(EXERCISE AIM):
From the first line of the data down to the line bearing "X380996Y413451D01*", output every line exactly and include no pictures.

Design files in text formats
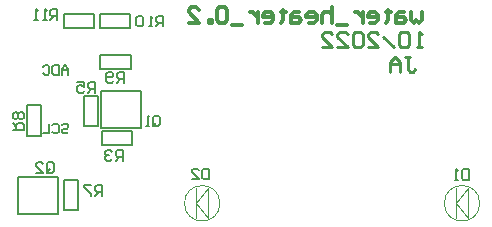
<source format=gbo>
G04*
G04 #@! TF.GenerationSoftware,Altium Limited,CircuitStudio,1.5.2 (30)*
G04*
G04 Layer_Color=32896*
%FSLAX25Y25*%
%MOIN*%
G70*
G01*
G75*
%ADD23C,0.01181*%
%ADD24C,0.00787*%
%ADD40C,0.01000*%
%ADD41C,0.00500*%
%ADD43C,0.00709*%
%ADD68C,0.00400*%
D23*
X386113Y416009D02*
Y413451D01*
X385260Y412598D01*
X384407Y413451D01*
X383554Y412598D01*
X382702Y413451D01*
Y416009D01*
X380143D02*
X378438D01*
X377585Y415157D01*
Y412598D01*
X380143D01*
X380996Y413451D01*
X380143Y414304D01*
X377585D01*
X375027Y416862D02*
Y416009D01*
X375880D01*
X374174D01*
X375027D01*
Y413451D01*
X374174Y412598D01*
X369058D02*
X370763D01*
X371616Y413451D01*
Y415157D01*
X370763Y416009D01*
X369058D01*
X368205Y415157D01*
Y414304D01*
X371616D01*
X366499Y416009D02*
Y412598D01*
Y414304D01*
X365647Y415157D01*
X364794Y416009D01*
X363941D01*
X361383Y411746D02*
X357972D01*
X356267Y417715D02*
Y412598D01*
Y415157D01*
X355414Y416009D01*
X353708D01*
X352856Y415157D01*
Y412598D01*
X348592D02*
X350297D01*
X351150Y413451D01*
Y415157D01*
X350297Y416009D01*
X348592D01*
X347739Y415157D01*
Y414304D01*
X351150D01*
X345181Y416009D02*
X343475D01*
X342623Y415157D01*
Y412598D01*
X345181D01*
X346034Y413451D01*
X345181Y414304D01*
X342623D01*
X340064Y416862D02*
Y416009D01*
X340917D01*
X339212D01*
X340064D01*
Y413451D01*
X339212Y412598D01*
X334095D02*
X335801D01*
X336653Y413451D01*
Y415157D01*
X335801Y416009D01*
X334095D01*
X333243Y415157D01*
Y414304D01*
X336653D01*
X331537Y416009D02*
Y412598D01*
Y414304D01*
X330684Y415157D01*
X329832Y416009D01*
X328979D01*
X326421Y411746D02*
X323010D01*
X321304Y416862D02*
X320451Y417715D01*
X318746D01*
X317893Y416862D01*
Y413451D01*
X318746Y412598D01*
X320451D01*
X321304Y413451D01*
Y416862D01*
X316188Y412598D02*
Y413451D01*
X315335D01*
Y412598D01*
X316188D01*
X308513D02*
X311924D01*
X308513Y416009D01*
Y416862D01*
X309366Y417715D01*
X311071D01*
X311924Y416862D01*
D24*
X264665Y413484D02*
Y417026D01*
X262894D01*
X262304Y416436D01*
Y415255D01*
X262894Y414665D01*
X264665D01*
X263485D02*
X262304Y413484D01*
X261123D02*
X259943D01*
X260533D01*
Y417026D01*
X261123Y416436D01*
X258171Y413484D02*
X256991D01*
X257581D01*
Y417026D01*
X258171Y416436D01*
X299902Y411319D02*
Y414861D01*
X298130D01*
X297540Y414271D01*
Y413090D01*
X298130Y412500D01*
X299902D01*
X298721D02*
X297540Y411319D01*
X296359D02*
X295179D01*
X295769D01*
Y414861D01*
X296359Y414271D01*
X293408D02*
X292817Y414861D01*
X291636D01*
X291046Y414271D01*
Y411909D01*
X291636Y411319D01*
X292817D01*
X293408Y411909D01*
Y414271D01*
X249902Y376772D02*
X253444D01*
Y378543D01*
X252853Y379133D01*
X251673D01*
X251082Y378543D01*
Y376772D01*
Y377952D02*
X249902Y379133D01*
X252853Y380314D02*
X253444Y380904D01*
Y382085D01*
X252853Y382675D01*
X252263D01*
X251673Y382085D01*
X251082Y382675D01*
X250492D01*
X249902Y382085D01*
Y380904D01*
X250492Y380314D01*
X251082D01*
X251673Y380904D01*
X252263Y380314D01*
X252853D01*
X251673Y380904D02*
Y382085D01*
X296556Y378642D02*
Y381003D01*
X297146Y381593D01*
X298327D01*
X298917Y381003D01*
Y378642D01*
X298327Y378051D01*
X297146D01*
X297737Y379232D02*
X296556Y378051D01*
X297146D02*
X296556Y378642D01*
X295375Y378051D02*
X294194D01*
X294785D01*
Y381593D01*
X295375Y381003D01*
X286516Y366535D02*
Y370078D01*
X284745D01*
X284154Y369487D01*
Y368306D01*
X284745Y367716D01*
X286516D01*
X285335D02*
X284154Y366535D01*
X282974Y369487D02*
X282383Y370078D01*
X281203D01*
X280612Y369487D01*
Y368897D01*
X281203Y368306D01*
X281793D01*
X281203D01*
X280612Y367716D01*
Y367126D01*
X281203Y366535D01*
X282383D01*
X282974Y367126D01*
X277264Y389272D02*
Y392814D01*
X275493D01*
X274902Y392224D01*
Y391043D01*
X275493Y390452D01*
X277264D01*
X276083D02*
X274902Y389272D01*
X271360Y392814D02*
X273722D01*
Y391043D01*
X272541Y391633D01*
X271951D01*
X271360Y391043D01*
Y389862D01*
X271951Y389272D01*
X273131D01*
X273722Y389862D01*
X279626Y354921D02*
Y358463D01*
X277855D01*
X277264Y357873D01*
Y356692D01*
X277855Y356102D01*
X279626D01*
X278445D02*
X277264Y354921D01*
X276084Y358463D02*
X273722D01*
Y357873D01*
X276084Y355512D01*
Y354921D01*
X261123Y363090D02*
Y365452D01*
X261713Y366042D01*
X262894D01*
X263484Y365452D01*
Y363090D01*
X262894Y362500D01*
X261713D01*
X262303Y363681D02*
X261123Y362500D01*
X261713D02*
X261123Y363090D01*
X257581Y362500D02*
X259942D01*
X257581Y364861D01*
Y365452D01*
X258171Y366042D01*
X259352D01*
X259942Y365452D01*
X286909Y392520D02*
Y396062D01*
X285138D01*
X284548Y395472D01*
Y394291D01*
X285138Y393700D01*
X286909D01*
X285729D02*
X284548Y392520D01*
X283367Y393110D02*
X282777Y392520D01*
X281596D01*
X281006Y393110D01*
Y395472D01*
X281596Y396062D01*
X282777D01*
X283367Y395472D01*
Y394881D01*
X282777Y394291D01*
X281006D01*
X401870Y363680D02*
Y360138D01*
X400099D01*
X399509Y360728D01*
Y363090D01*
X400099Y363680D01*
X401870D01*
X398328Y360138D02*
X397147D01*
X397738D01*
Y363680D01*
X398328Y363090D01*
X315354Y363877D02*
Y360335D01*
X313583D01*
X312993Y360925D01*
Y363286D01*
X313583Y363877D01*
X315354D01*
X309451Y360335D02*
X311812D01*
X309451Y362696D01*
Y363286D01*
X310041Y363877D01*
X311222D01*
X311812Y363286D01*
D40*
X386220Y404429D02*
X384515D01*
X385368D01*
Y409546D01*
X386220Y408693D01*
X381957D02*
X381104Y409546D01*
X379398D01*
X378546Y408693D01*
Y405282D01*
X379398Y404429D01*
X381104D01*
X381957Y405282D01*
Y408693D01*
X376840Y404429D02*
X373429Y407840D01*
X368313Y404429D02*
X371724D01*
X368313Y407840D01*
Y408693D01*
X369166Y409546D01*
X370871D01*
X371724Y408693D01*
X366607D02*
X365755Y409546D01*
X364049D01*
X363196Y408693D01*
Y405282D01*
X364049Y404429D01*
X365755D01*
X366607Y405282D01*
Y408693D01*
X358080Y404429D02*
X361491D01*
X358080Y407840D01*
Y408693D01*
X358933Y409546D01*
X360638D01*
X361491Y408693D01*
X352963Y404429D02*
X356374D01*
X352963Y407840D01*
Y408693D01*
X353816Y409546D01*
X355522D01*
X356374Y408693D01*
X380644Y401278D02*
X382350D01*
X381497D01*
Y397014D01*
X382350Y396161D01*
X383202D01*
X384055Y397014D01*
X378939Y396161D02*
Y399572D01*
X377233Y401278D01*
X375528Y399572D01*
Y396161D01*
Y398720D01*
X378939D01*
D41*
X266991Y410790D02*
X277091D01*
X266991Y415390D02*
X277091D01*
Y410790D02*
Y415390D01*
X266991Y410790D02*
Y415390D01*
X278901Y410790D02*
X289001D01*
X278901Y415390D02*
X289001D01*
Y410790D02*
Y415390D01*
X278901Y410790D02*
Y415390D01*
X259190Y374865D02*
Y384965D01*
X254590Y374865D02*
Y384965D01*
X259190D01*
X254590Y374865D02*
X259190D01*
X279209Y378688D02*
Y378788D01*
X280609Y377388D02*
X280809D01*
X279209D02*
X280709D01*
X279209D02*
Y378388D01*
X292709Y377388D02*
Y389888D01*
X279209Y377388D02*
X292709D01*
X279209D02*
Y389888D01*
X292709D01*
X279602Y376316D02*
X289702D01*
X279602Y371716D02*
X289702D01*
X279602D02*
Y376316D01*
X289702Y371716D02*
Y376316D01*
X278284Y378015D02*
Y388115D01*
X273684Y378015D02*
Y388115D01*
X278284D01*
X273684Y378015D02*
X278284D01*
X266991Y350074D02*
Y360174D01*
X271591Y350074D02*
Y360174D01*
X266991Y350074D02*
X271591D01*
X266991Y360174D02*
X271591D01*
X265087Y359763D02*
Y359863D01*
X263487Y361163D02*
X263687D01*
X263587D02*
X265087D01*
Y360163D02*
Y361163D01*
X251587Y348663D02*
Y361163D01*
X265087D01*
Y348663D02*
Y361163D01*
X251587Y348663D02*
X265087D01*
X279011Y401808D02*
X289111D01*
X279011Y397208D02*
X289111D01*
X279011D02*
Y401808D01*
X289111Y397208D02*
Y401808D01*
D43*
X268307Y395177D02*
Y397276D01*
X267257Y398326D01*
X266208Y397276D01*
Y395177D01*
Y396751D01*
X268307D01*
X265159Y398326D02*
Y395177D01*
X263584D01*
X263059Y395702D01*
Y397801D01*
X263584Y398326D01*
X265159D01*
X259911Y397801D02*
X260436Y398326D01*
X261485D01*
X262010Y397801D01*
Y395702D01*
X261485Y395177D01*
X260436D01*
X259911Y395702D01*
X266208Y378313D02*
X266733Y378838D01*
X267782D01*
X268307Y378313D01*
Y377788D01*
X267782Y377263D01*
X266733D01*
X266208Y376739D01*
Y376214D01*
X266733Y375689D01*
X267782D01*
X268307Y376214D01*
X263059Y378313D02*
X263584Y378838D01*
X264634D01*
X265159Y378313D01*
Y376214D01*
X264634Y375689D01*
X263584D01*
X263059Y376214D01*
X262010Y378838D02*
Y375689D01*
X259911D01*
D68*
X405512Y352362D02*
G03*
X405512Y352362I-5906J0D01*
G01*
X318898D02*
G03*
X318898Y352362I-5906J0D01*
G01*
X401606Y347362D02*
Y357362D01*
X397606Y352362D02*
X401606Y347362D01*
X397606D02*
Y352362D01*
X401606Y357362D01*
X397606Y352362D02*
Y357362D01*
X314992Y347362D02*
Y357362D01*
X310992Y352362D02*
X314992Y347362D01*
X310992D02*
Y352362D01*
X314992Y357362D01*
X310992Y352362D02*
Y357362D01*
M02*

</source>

(THE ANSWER):
<source format=gbo>
G04*
G04 #@! TF.GenerationSoftware,Altium Limited,CircuitStudio,1.5.2 (30)*
G04*
G04 Layer_Color=32896*
%FSLAX25Y25*%
%MOIN*%
G70*
G01*
G75*
%ADD23C,0.01181*%
%ADD24C,0.00787*%
%ADD40C,0.01000*%
%ADD41C,0.00500*%
%ADD43C,0.00709*%
%ADD68C,0.00400*%
D23*
X386113Y416009D02*
Y413451D01*
X385260Y412598D01*
X384407Y413451D01*
X383554Y412598D01*
X382702Y413451D01*
Y416009D01*
X380143D02*
X378438D01*
X377585Y415157D01*
Y412598D01*
X380143D01*
X380996Y413451D01*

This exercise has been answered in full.